Researchers have been able to triple the capacity and extend the service life of a lithium ion battery after synthesising a new material for anodes.
Lithium ion batteries are pretty much everywhere. They are used to power your smartphones, laptops, electric cars and a wide range of other appliances. However, the technology is not particularly advanced and falls short in terms of capacity and service life. It is also one of the primary barriers to the roll-out of renewable energy sources such as solar panels and wind turbines. How do we power our homes when the sun goes down and when the wind stops blowing? The answer, quite simply, is to improve the capacity of the lithium ion battery that’s storing the excess power that the solar panel generates during the day.
Tesla owner, Elon Musk, constructed his famous Gigafactory for this very reason. Lithium ion batteries are the key to our sustainable future.
Now, as reported by TechXplore, scientists from the National University of Science and Technology “MISIS” (NUST MISIS) in Moscow, who were part of an international team of researchers who have synthesised a new nanomaterial that can replace low-efficiency graphite used in lithium-ion batteries today.

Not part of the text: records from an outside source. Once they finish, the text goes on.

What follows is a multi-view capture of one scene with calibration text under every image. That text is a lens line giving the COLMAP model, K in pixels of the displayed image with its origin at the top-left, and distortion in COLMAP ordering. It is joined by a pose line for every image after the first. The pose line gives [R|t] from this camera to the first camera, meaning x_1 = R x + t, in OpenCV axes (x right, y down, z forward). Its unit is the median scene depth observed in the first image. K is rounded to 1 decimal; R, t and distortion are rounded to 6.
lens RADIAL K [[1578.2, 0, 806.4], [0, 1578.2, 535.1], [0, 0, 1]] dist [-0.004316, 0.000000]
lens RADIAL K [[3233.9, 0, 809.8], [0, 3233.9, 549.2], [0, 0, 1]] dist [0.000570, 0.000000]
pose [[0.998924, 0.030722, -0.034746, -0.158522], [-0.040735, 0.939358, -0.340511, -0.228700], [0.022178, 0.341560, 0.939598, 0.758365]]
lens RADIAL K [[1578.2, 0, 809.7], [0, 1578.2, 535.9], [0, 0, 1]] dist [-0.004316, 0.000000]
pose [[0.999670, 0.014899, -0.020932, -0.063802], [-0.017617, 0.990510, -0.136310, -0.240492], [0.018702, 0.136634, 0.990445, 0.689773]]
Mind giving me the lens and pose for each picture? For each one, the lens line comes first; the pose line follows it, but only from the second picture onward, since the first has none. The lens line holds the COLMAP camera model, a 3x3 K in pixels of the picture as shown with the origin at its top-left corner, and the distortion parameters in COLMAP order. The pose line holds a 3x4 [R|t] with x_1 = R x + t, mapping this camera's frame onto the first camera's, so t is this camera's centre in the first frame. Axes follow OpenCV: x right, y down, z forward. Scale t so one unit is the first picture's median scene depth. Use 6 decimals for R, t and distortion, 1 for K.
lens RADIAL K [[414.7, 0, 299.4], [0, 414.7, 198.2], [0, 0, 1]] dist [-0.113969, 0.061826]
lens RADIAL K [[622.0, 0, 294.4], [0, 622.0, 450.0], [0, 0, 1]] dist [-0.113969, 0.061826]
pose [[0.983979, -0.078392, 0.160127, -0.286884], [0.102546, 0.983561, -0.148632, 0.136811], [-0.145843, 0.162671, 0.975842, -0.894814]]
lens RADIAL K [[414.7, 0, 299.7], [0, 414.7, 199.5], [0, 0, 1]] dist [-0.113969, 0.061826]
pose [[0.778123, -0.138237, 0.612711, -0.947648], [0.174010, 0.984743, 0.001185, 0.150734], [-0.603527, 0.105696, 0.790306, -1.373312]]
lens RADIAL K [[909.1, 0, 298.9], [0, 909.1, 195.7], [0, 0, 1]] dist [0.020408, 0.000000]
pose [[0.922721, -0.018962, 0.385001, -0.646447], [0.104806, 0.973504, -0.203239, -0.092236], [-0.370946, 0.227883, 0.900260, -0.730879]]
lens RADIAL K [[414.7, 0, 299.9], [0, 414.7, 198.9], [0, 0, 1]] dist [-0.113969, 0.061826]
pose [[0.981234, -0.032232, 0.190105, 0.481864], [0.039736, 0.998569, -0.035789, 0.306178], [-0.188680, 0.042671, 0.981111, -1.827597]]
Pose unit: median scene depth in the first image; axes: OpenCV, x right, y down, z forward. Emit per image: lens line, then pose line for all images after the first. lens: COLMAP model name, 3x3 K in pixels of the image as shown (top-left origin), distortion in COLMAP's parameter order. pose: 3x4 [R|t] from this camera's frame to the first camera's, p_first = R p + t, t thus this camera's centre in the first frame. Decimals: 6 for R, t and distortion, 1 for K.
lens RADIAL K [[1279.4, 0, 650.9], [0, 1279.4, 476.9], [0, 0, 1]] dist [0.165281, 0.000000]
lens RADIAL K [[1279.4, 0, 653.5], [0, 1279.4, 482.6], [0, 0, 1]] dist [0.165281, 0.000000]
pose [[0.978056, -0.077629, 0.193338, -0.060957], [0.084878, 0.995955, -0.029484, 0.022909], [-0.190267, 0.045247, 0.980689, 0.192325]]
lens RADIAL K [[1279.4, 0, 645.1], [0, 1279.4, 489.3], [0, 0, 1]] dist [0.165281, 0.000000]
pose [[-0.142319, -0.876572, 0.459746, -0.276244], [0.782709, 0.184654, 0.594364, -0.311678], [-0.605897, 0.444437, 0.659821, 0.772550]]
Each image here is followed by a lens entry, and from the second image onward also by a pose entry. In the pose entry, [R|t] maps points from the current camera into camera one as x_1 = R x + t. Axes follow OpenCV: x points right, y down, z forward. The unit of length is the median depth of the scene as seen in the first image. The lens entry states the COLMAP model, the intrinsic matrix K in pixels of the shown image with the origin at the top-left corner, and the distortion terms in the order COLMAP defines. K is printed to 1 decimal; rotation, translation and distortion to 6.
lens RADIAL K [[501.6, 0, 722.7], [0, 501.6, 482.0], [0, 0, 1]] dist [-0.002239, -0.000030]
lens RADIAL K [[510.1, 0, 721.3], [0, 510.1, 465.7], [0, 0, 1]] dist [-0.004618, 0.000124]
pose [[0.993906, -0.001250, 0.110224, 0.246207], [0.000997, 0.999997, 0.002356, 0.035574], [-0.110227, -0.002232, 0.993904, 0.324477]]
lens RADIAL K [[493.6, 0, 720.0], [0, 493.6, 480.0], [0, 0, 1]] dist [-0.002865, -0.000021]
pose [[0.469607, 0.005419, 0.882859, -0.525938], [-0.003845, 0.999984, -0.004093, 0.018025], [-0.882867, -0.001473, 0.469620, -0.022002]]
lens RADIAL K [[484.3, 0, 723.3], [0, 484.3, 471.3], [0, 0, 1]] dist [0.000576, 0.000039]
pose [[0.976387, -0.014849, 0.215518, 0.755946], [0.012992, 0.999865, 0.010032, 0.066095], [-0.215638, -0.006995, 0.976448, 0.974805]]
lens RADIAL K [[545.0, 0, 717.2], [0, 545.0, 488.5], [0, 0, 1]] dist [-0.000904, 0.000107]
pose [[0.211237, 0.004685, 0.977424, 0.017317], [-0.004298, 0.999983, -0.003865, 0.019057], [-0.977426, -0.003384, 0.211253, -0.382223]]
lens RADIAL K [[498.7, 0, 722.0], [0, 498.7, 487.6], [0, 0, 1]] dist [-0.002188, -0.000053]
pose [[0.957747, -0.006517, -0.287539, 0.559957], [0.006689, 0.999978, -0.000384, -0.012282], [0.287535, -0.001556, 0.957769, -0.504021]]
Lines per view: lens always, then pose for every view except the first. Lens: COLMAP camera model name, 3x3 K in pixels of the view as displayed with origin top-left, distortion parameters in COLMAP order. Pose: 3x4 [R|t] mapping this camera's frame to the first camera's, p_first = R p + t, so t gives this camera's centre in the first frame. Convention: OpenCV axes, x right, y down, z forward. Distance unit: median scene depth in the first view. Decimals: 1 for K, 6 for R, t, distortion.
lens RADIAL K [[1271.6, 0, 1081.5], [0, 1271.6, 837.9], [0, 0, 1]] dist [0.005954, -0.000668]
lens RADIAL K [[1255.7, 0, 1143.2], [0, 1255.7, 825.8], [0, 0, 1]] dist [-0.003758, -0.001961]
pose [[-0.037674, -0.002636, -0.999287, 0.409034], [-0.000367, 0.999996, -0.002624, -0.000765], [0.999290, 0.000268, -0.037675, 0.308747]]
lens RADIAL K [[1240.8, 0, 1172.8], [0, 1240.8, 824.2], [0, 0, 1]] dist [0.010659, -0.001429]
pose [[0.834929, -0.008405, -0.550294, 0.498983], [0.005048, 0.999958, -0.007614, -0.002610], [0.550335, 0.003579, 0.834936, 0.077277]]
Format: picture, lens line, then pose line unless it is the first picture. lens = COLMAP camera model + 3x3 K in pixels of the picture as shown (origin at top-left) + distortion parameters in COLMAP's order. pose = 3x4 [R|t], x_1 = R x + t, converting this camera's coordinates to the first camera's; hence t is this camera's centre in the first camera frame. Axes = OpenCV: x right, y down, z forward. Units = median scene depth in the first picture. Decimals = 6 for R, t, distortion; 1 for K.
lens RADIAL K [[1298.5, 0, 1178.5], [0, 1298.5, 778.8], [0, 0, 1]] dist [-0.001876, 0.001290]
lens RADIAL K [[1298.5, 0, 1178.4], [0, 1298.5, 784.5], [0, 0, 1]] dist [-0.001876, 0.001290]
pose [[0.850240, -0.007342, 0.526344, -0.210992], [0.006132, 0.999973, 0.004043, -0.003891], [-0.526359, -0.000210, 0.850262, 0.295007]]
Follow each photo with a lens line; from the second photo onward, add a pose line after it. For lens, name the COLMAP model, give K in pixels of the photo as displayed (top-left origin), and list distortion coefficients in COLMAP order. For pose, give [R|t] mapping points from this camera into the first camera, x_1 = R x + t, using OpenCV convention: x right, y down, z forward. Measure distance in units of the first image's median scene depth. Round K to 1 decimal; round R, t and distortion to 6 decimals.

“Porous nanostructured microspheres with the composition Cu0.4Zn0.6Fe2O4, that we have extracted, used as anode material provide three times higher capacity than the batteries existing on market. Besides, it allows for an increase in the number of charge-discharge cycles by 5 times compared to other promising alternatives to graphite. This improvement is achieved due to a synergistic effect with a combination of a special nanostructure and the composition of used elements,” Evgeny Kolesnikov, an assistant at the Department of Functional Nanosystems and High-Temperature Materials, NUST MISIS said.
With the scope of lithium ion batteries expanding all the time, the properties of the graphite has been severely limiting progress, according to scientists. The charge-discharge cycle in a lithium ion battery is provided by the movement of lithium ions between two electrodes—from a negatively charged anode to a positively charged cathode.
The scientists from NUST MISIS managed to obtain a new material for anodes that can provide a significant increase in capacity and extend battery service life through a one-step process that you can learn about in the full paper “Hollow-structured Cu0.4Zn0.6Fe2O4 as a novel negative electrode material for high-performance lithium-ion batteries” published in ScienceDirect.
This is a significant step forward in the battle against climate change and will be a real gamechanger in our pursuit of carbon neutrality.